In the listing below, count every line that contains "down". Give nothing but the number.

## GIVEN ENTRIES:
*** Begin section ***
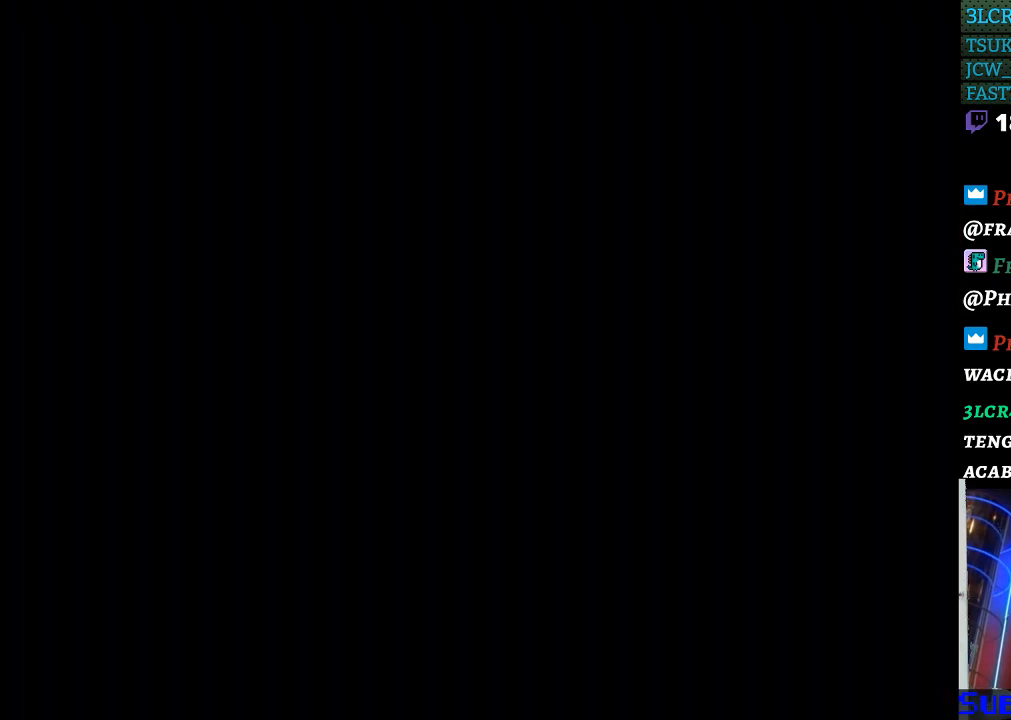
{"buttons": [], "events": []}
*** End section ***
*** Begin section ***
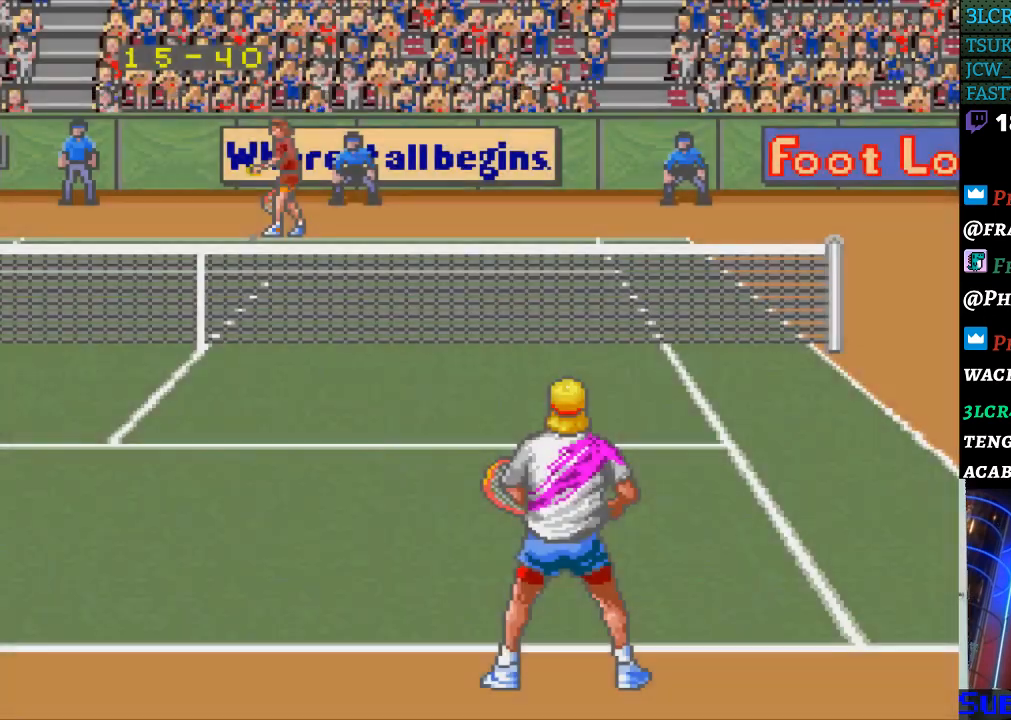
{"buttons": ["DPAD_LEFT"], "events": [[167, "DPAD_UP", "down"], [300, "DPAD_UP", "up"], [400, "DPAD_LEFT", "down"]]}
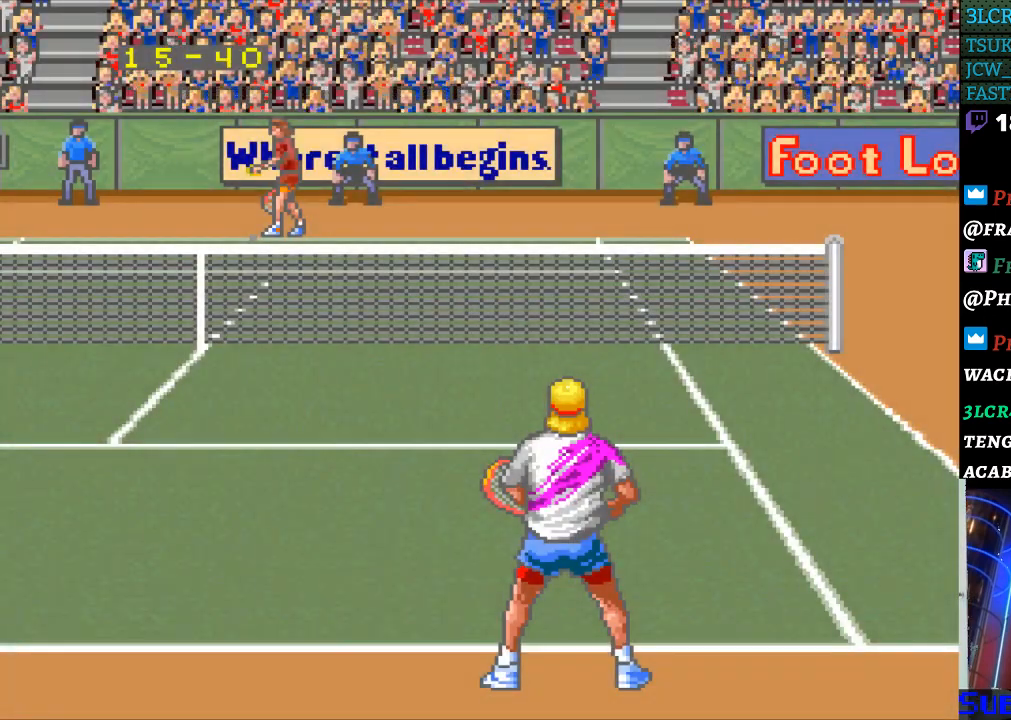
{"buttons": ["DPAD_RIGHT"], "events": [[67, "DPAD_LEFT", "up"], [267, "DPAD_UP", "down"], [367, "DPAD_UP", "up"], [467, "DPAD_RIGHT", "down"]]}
*** End section ***
*** Begin section ***
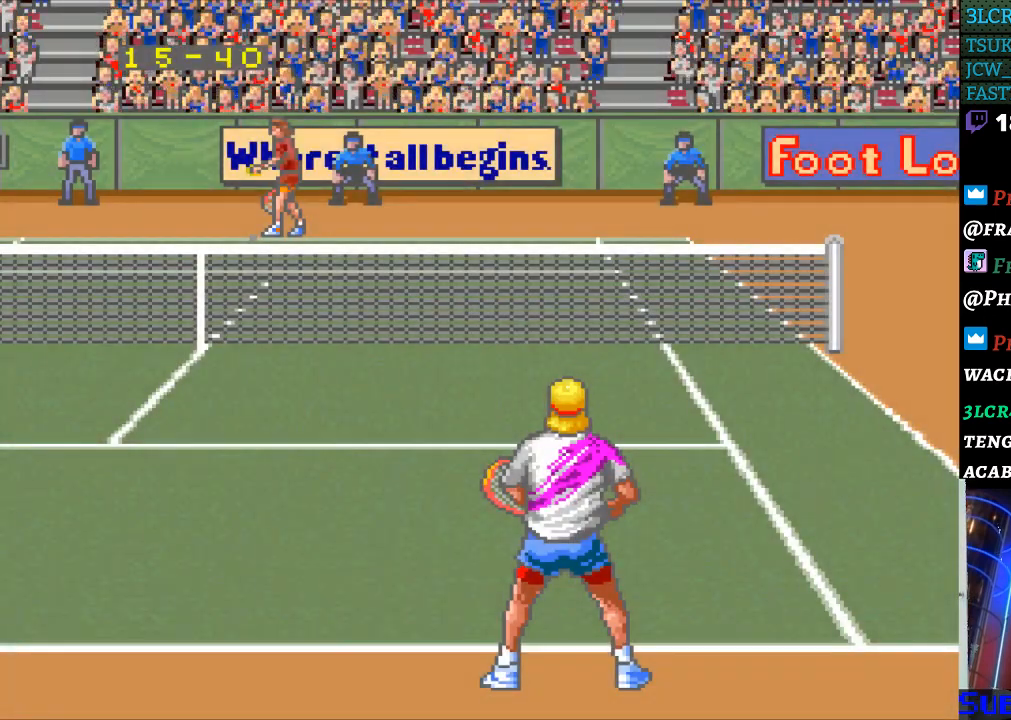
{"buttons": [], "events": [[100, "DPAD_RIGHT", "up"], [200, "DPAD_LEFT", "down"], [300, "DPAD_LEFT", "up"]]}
*** End section ***
## EXERCISE ANSWER:
3